# Just because I love them so much!!!



## Jenny1966 (Feb 7, 2011)

*Some pictures taken today of the terrible twosome *


----------



## lymorelynn (Oct 4, 2008)

I love Manny's expression of absolute concentration 
Looks as if he's getting an ear bashing from Molly in the first picture 
They are gorgeous though :001_wub:


----------



## JordanRose (Mar 10, 2012)

Soooo cute!! They look like cuddly teddy bears 

I love Manny's ginger ears and tail, and Molly's face is just so adorable- those amber eyes are beautiful! :001_wub:


----------



## Yourgifts Ourgifts (Apr 12, 2009)

Great photos..


----------



## colliemerles (Nov 2, 2007)

_lovely pictures, both Molly and Manny are gorgeous, big fluff balls, ,,:001_wub:,_


----------



## Jenny1966 (Feb 7, 2011)

Molly and Manny say thank you


----------



## Kyria (Oct 29, 2011)

They are so adorable and cuddly looking.


----------



## Jonescat (Feb 5, 2012)

Your cats are beginning to make me think again about Persians...I love your pix!


----------



## carly87 (Feb 11, 2011)

Jonescat, every household should have a Persian in it!
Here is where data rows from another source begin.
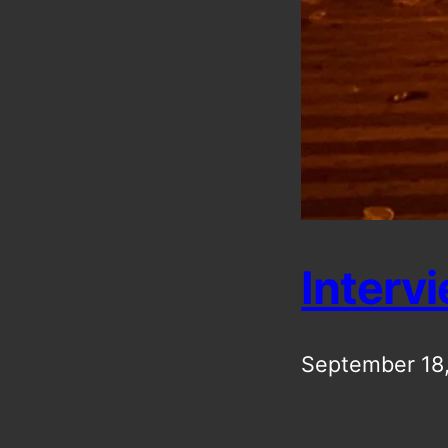
Interv
September 18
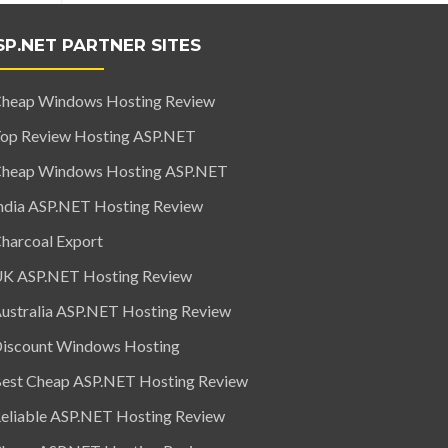
SP.NET PARTNER SITES
heap Windows Hosting Review
op Review Hosting ASP.NET
heap Windows Hosting ASP.NET
ndia ASP.NET Hosting Review
harcoal Export
K ASP.NET Hosting Review
ustralia ASP.NET Hosting Review
iscount Windows Hosting
est Cheap ASP.NET Hosting Review
eliable ASP.NET Hosting Review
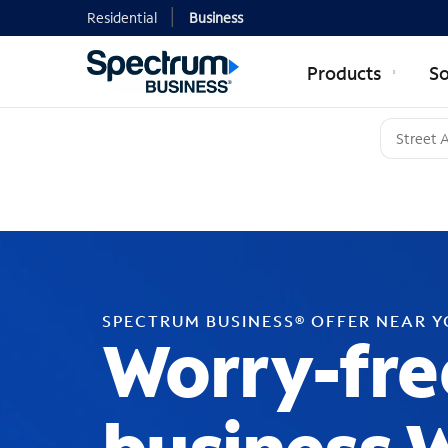
Residential
Business
Products
So
SPECTRUM BUSINESS® OFFER NEAR 
Worry-fre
I couldn't be without Manny's mum and sister now, and find it hard to imagine life without a Persian on my lap when I come home from work.

Oh, Jenny, Manny might be getting some more extended family soon!


----------



## Jenny1966 (Feb 7, 2011)

carly87 said:


> Jonescat, every household should have a Persian in it! I couldn't be without Manny's mum and sister now, and find it hard to imagine life without a Persian on my lap when I come home from work.
> 
> Oh, Jenny, Manny might be getting some more extended family soon!


ooooooooooo I will e mail for news!!! I have a load of photos to send, to show how the little man is growing


----------



## Jonescat (Feb 5, 2012)

Something to think about next time there's a space....


----------



## Lunabuma (Dec 12, 2011)

The third pic is my favourite


----------



## Jenny1966 (Feb 7, 2011)

Lunabuma said:


> The third pic is my favourite


Mine too, but sshhh dont tell Manny


----------



## ukdave (May 26, 2011)

They are beautiful <3 <3  xx


----------



## Cats cats cats (Feb 4, 2011)

:001_tt1: :001_tt1: :001_tt1: :001_tt1: :001_tt1: :001_tt1: :001_tt1:


----------



## BespokePetSupplies (May 10, 2012)

They look so friendly and adorable


----------